Clergy calls on govt to resettle IDPs
22 June 2012, 17:02
The clergy has called upon the government to resettle all displaced persons equitably to avoid stoking ethnic tensions ahead of the coming polls.
Speaking in Nakuru NCCK South Rift Branch Chairman Rt. Rev. Jackson ole Sapit revealed that the church is willing to be involved in these resettlement processes to ensure that all Internally Displaced Persons (IDPs) are resettled ahead of the next polls.
Rt. Rev Ole Sapit noted that integrated IDPs and those flushed from government forests are living in squalid conditions and urged the government to factor them in the resettlement exercise.

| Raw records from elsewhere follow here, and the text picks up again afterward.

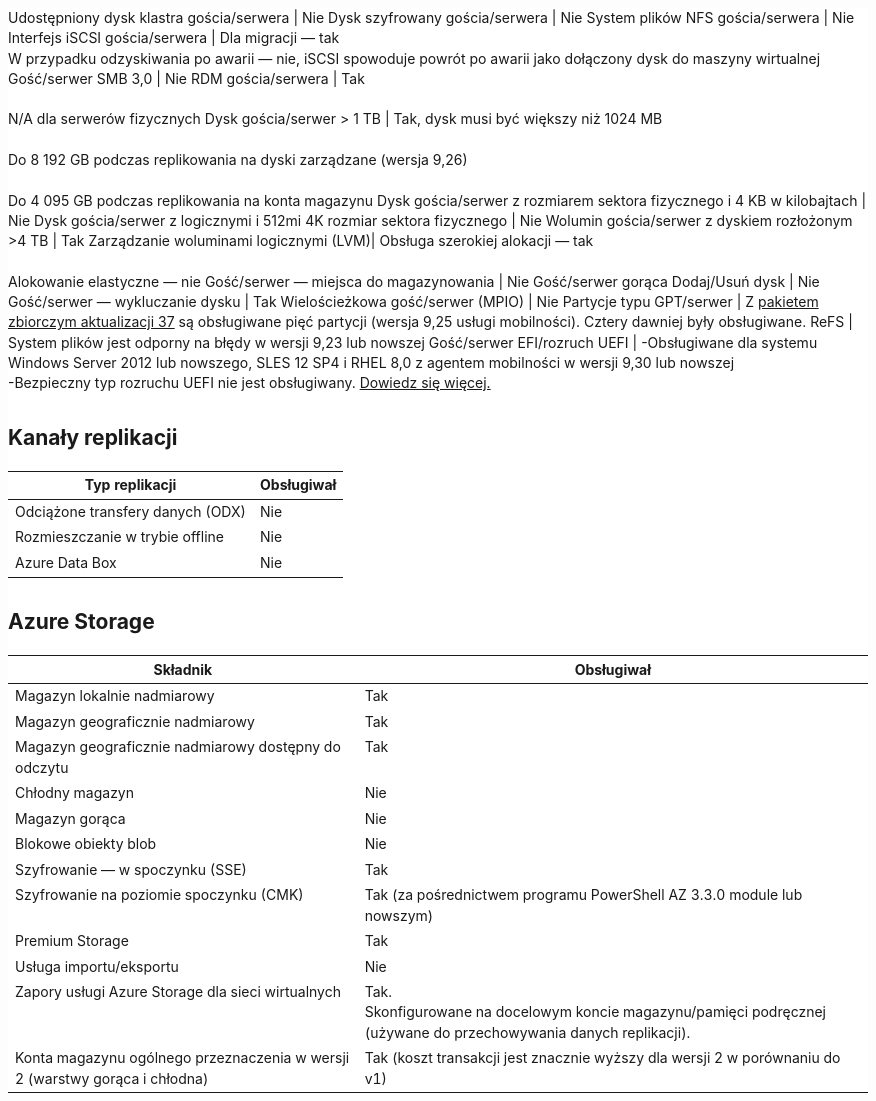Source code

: Udostępniony dysk klastra gościa/serwera | Nie
Dysk szyfrowany gościa/serwera | Nie
System plików NFS gościa/serwera | Nie
Interfejs iSCSI gościa/serwera | Dla migracji — tak<br/>W przypadku odzyskiwania po awarii — nie, iSCSI spowoduje powrót po awarii jako dołączony dysk do maszyny wirtualnej
Gość/serwer SMB 3,0 | Nie
RDM gościa/serwera | Tak<br/><br/> N/A dla serwerów fizycznych
Dysk gościa/serwer > 1 TB | Tak, dysk musi być większy niż 1024 MB<br/><br/>Do 8 192 GB podczas replikowania na dyski zarządzane (wersja 9,26)<br></br> Do 4 095 GB podczas replikowania na konta magazynu
Dysk gościa/serwer z rozmiarem sektora fizycznego i 4 KB w kilobajtach | Nie
Dysk gościa/serwer z logicznymi i 512mi 4K rozmiar sektora fizycznego | Nie
Wolumin gościa/serwer z dyskiem rozłożonym >4 TB | Tak
Zarządzanie woluminami logicznymi (LVM)| Obsługa szerokiej alokacji — tak <br></br> Alokowanie elastyczne — nie
Gość/serwer — miejsca do magazynowania | Nie
Gość/serwer gorąca Dodaj/Usuń dysk | Nie
Gość/serwer — wykluczanie dysku | Tak
Wielościeżkowa gość/serwer (MPIO) | Nie
Partycje typu GPT/serwer | Z [pakietem zbiorczym aktualizacji 37](https://support.microsoft.com/help/4508614/) są obsługiwane pięć partycji (wersja 9,25 usługi mobilności). Cztery dawniej były obsługiwane.
ReFS | System plików jest odporny na błędy w wersji 9,23 lub nowszej
Gość/serwer EFI/rozruch UEFI | -Obsługiwane dla systemu Windows Server 2012 lub nowszego, SLES 12 SP4 i RHEL 8,0 z agentem mobilności w wersji 9,30 lub nowszej<br/> -Bezpieczny typ rozruchu UEFI nie jest obsługiwany. [Dowiedz się więcej.](https://docs.microsoft.com/azure/virtual-machines/windows/generation-2#on-premises-vs-azure-generation-2-vms)

## <a name="replication-channels"></a>Kanały replikacji

|**Typ replikacji**   |**Obsługiwał**  |
|---------|---------|
|Odciążone transfery danych (ODX)    |       Nie  |
|Rozmieszczanie w trybie offline        |   Nie      |
| Azure Data Box | Nie

## <a name="azure-storage"></a>Azure Storage

**Składnik** | **Obsługiwał**
--- | ---
Magazyn lokalnie nadmiarowy | Tak
Magazyn geograficznie nadmiarowy | Tak
Magazyn geograficznie nadmiarowy dostępny do odczytu | Tak
Chłodny magazyn | Nie
Magazyn gorąca| Nie
Blokowe obiekty blob | Nie
Szyfrowanie — w spoczynku (SSE)| Tak
Szyfrowanie na poziomie spoczynku (CMK)| Tak (za pośrednictwem programu PowerShell AZ 3.3.0 module lub nowszym)
Premium Storage | Tak
Usługa importu/eksportu | Nie
Zapory usługi Azure Storage dla sieci wirtualnych | Tak.<br/> Skonfigurowane na docelowym koncie magazynu/pamięci podręcznej (używane do przechowywania danych replikacji).
Konta magazynu ogólnego przeznaczenia w wersji 2 (warstwy gorąca i chłodna) | Tak (koszt transakcji jest znacznie wyższy dla wersji 2 w porównaniu do v1)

He revealed that the delay in the resettlement exercise is a tactic either of powerful power barons who would use the IDPs’ plight as a campaign tool to ascend to power.
Similarly, the clergy noted with concern that some reports reaching them revealed a section of the political class inciting tribal animosities as a way of mobilizing support ahead of the polls.
Rt. Rev. Ole Sapit called on the police to and the National Cohesion and Integration Commission (NCIC) to take decisive action to avoid a recurrence of the bloody skirmishes of 2007/2008.
The clergy called on all Kenyans to reject any contestant who evokes emotions that would stir hatred and violence amongst them.
Rt. Rev Ole Sapit called on the government and other agencies to provide extensive civic education aimed at preparing Kenyans for the elections.
Commenting on security, the clergy condemned police complacency and even involvement in facilitating rising levels of crime in pastoral areas.
Rt. Rev Ole Sapit called upon the government to revamp security machinery in the affected regions by taking stern measures against security personnel involved in the vice.
On the same score, the clergy urged community leaders to aggressively develop programmes for economic empowerment of the residents targeting the youth who engage in cattle rustling.
Commenting on the rising border clashes, the clergy appealed to the provincial administration to intervene in resolving the boundary disputes for the districts and counties.
Rt. Rev Ole Sapit noted that the onus of defining boundaries of administrative and elective units rests on the government and not the local residents.
The clergy however appealed to the warring communities over boundary demarcations to channel their grievances using the laid down structures of government to resolve the impasse.